Saturday, October 11, 2014
INDONESIAN CAVE ART DATED TO SAME AGE AS THE OLDEST ART IN EUROPE:
Indonesian cave painting. Photograph from
http://www.npr.org/2014/10/08/354166930/indonesian
-cave-paintings-as-old-as-europes-ancient-art, attributed
to Kinza Riza/ Courtesy of Nature.com.
“For
decades, Indonesian researchers have known about rock art in limestone caves
and rock shelters on an island called Sulawesi. The hand stencils and images of
local animals, such as the "pig-deer," or babirusa were assumed to be less than
10,000 years old, because scientists thought that the humid tropical
environment would have destroyed anything older.”
"The
truth of it was, no one had really tried to date it," says Matt Tochiri of
the Human Origins Program of the Smithsonian's National Museum of Natural
History. "It's not easy to date rock art."
“Now,
though, in the journal Nature, a group
of researchers from Indonesia and Australia, led by Maxime Aubert and Adam
Brumm, have analyzed mineral deposits that formed on top of these paintings in
seven caves. Their analysis shows that one hand stencil is at least 39,900
years old and a painting of a babirusa is at least 35,400 years old.”
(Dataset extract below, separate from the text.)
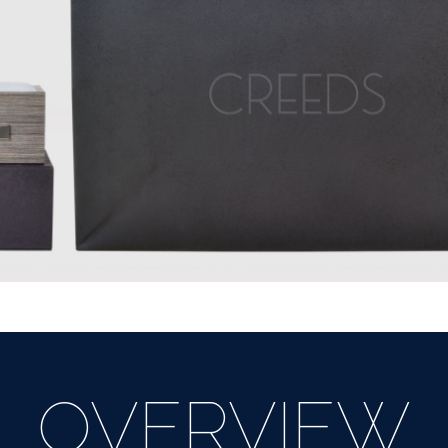
OVERVIEW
On September 20, 2014 I posted URANIUM
ISOTOPE DATING REVEALS PERHAPS THE OLDEST CAVE ART IN EUROPE which shows red
ochre negative hand prints, strikingly like the Indonesian example, which dated
to 40,800 years PB. Now we have dates literally in the same ball park that come
from virtually identical images from opposite sides of the world. To me this
implies that not only might there be a common source, but that source must be
considerably older to have allowed for the separation of populations to such geographic
extremes at that early date.
What is still waiting to be found out there?